And Postgres said the column type become this:

    ingredients | jsonb                  | default '[]'::jsonb

With no index on the column, the equivalent query from before, `EXPLAIN ANALYZE
SELECT * FROM foods WHERE ingredients @> '[{"name": "Milk"}]';`, looked like
this:

                                                      QUERY PLAN
    ---------------------------------------------------------------------------------------------------------------
     Seq Scan on foods  (cost=0.00..39618.01 rows=1000 width=187) (actual time=0.040..575.419 rows=208370 loops=1)
       Filter: (ingredients @> '[{"name": "Milk"}]'::jsonb)
       Rows Removed by Filter: 791631
     Planning time: 0.036 ms
     Execution time: 585.420 ms

Better! But, let's be honest, ~0.6 seconds still isn't great. However, a very
important part about JSONB columns is that you can index them. And you can't
really expect good performance out of a non-trivial query without good indexing.
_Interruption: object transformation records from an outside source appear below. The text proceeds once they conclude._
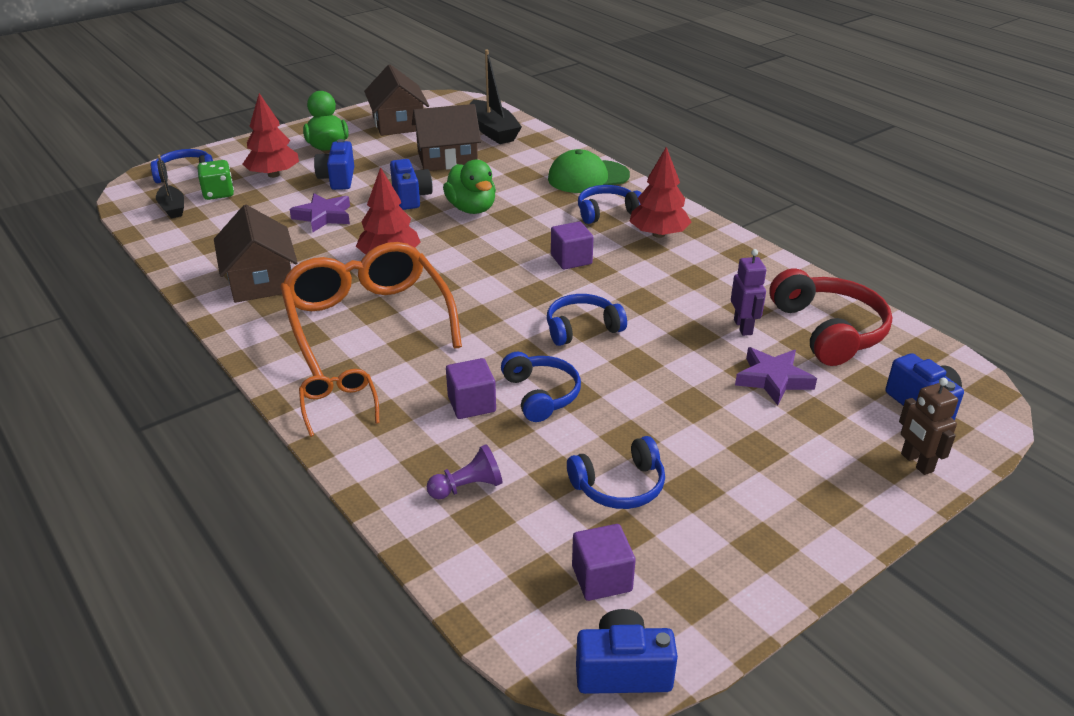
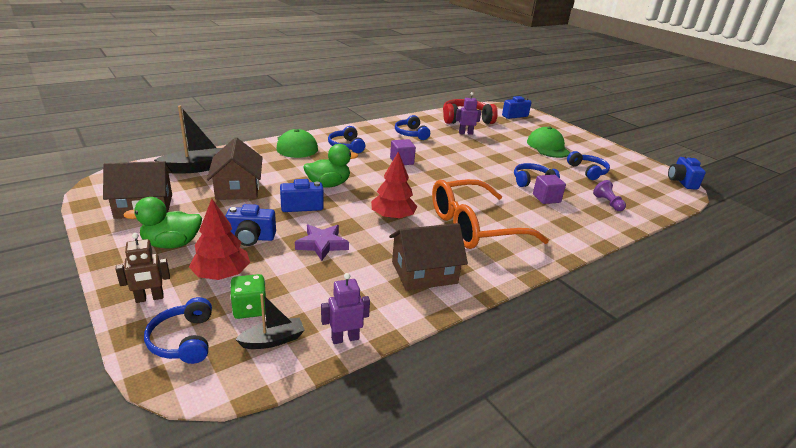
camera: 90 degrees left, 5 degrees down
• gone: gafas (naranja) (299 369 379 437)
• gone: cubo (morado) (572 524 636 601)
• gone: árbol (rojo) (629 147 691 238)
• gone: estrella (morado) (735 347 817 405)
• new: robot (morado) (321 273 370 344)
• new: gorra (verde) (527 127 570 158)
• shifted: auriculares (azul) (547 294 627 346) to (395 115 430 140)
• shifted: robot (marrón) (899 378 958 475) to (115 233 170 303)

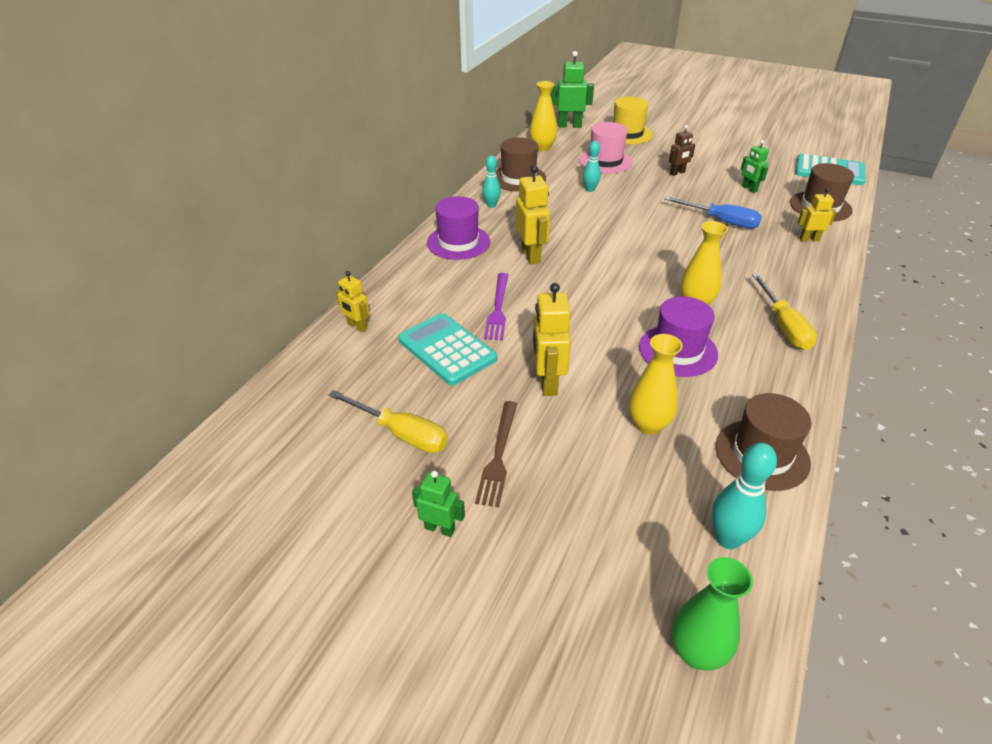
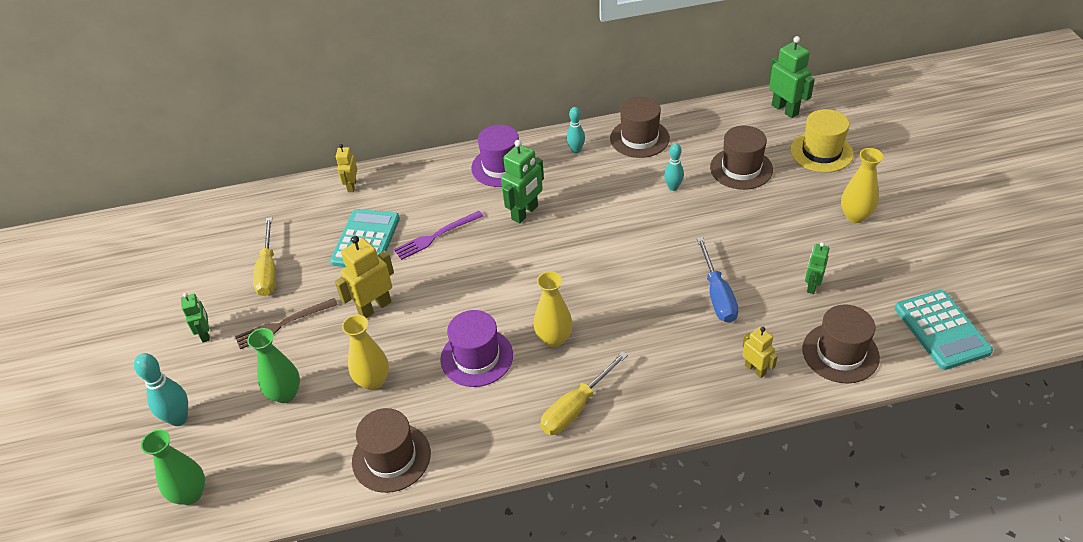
camera: 55 degrees right, 5 degrees up
• gone: robot (marrón) (669 125 695 176)
• new: florero (verde) (247 328 300 403)
• shifted: florero (amarillo) (530 81 557 151) to (841 148 884 223)
• shifted: bolo (turquesa) (712 443 777 549) to (134 353 188 426)
• repainted: robot (amarillo) (516 165 550 264) to robot (verde) (501 140 544 223)
• repainted: sombrero (rosa) (579 122 633 173) to sombrero (marrón) (710 126 773 190)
To add an index, we can add `execute "CREATE INDEX ingredients_gin ON foods
USING GIN (ingredients);"` to our migration (and `execute "DROP INDEX
ingredeients_gin;"` to the down migration). This lets the same query as before
have these results:

                                                                QUERY PLAN
    -----------------------------------------------------------------------------------------------------------------------------------
     Bitmap Heap Scan on foods  (cost=27.75..3407.64 rows=1000 width=187) (actual time=42.464..248.331 rows=208370 loops=1)
       Recheck Cond: (ingredients @> '[{"name": "Milk"}]'::jsonb)
       Heap Blocks: exact=27113
       ->  Bitmap Index Scan on ingredients_gin  (cost=0.00..27.50 rows=1000 width=0) (actual time=37.778..37.778 rows=208370 loops=1)
             Index Cond: (ingredients @> '[{"name": "Milk"}]'::jsonb)
     Planning time: 0.054 ms
     Execution time: 258.965 ms

That's better. That's way better. It's still not 100% perfect, but that's
serviceable for columns you're not querying on in a tight loop. And it's quite a
bit better than the 4.4 seconds from the first example.

## Can I use this?

This is all fine here in a blog post. It's useless to me if I can't actually use
this in my code. Let's see it in action in Elixir and not just in SQL.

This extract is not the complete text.